01/09/2021 - 15/03/2022

discipline

Sciences du langage et linguistique
Neurosciences et sciences cognitives

Fonction d’origine

Maître de conférences

Institution d’origine

Aix-Marseille Université

pays d'origine

France

projet de recherche

Language evolution from a non-anthropocentric perspective: a transdisciplinary approach for a new paradigm

In cognitive sciences, human language evolution is often addressed from a strictly humancentered perspective. That is, most studies in cognitive psychology and neurosciences that compare human to non-human animals focus on specific human cognitive components (e.g. syntax) or human neuroanatomical structures (e.g. the depth of a particular sulcus). Unsurprisingly, these human components and structures are either underdeveloped or missing in non-human animals. These absent or poorly developed properties are classically considered as partially responsible for the difference in complexity between human language and other animal communication systems, and are presented as potential “human-unique” features (the so-called “human uniqueness”). 

 

A major caveat in human-centered comparisons consists in assuming (non-explicitly) that nonhuman cognitive architectures must resemble human cognitive architecture, in parts or as a whole.
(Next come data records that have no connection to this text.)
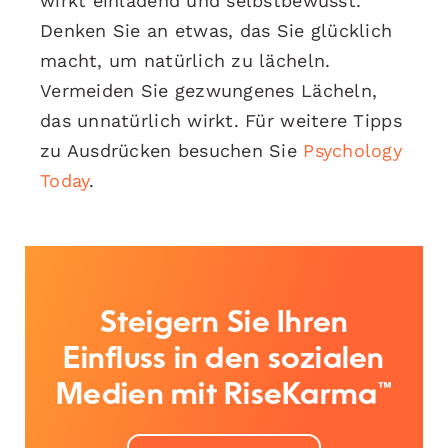
wirkt einladend und selbstbewusst.
Denken Sie an etwas, das Sie glücklich
macht, um natürlich zu lächeln.
Vermeiden Sie gezwungenes Lächeln,
das unnatürlich wirkt. Für weitere Tipps
zu Ausdrücken besuchen Sie
Psychology
Today
.
Steigern Sie Ihren
Einfluss in den sozialen
Medien mit RiseKarma™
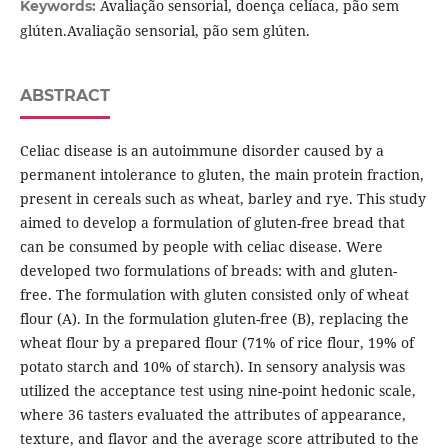
Avaliação sensorial, doença celíaca, pão sem
Keywords:
glúten.Avaliação sensorial, pão sem glúten.
ABSTRACT
Celiac disease is an autoimmune disorder caused by a
permanent intolerance to gluten, the main protein fraction,
present in cereals such as wheat, barley and rye. This study
aimed to develop a formulation of gluten-free bread that
can be consumed by people with celiac disease. Were
developed two formulations of breads: with and gluten-
free. The formulation with gluten consisted only of wheat
flour (A). In the formulation gluten-free (B), replacing the
wheat flour by a prepared flour (71% of rice flour, 19% of
potato starch and 10% of starch). In sensory analysis was
utilized the acceptance test using nine-point hedonic scale,
where 36 tasters evaluated the attributes of appearance,
texture, and flavor and the average score attributed to the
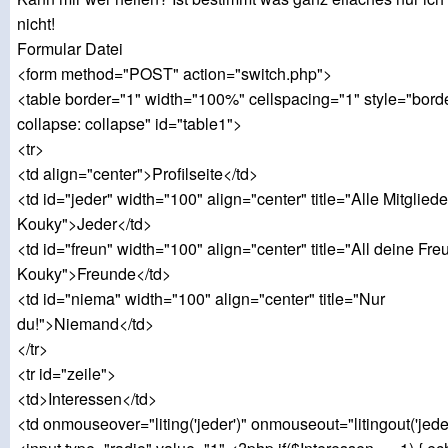
nicht!
Formular Datei
<form method="POST" action="switch.php">
<table border="1" width="100%" cellspacing="1" style="borde
collapse: collapse" id="table1">
<tr>
<td align="center">Profilseite</td>
<td id="jeder" width="100" align="center" title="Alle Mitglied
Kouky">Jeder</td>
<td id="freun" width="100" align="center" title="All deine Fre
Kouky">Freunde</td>
<td id="niema" width="100" align="center" title="Nur
du!">Niemand</td>
</tr>
<tr id="zeile">
<td>Interessen</td>
<td onmouseover="liting('jeder')" onmouseout="litingout('jede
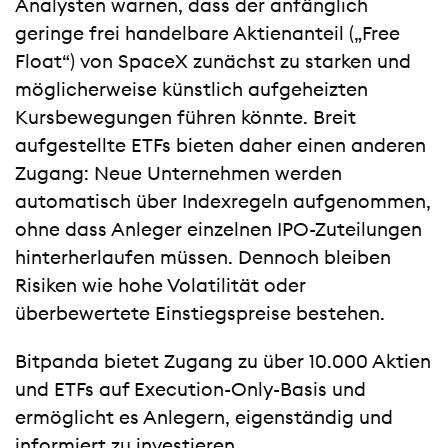
Analysten warnen, dass der anfänglich
geringe frei handelbare Aktienanteil („Free
Float“) von SpaceX zunächst zu starken und
möglicherweise künstlich aufgeheizten
Kursbewegungen führen könnte. Breit
aufgestellte ETFs bieten daher einen anderen
Zugang: Neue Unternehmen werden
automatisch über Indexregeln aufgenommen,
ohne dass Anleger einzelnen IPO-Zuteilungen
hinterherlaufen müssen. Dennoch bleiben
Risiken wie hohe Volatilität oder
überbewertete Einstiegspreise bestehen.
Bitpanda bietet Zugang zu über 10.000 Aktien
und ETFs auf Execution-Only-Basis und
ermöglicht es Anlegern, eigenständig und
informiert zu investieren.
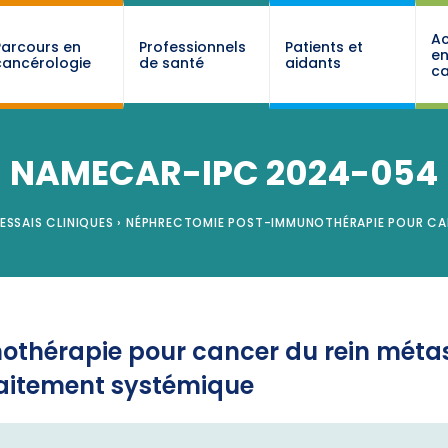
Ac
Parcours en
Professionnels
Patients et
e
cancérologie
de santé
aidants
ca
NAMECAR-IPC 2024-054
ESSAIS CLINIQUES
›
NÉPHRECTOMIE POST-IMMUNOTHÉRAPIE POUR CAN
thérapie pour cancer du rein métas
raitement systémique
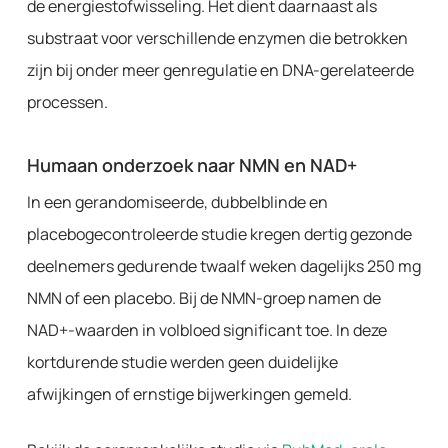
de energiestofwisseling. Het dient daarnaast als
substraat voor verschillende enzymen die betrokken
zijn bij onder meer genregulatie en DNA-gerelateerde
processen.
Humaan onderzoek naar NMN en NAD+
In een gerandomiseerde, dubbelblinde en
placebogecontroleerde studie kregen dertig gezonde
deelnemers gedurende twaalf weken dagelijks 250 mg
NMN of een placebo. Bij de NMN-groep namen de
NAD+-waarden in volbloed significant toe. In deze
kortdurende studie werden geen duidelijke
afwijkingen of ernstige bijwerkingen gemeld.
Such an assumption could hold: 1) if human and nonhuman cognitive architectures had followed similar evolutionary paths and were adapted to comparable environmental, social and biological constraints, and 2) if the cognitive architecture of each species was a construction made of independent (non-interacting) cognitive components that are not sensitive to developmental and phylogenic interactive factors.

 

Given that every species has a unique history leading to a unique cognitive architecture, it seems like a vain enterprise to search for humanspecific components in nonhuman animals. Similarly, trying to prove the absence of humanspecific components in nonhuman architectures does not make much sense either. Because it is no longer sustainable to consider humans as the normative species to which non-human animals should be compared, I would like to develop an alternative paradigm. To specify this paradigm, I suggest two lines of research. 

 

First, I propose to examine the background of the human language function, namely the inherited domain-general elements of “the machinery required to master human language” (Saffran and Thiessen, 2008), that we share with other species, in particular primates. Second, I propose to investigate the nature of complexity in the communication systems of distant species (like cetaceans) by looking at their Umwelten and Umgebung (von Uexküll, 1956).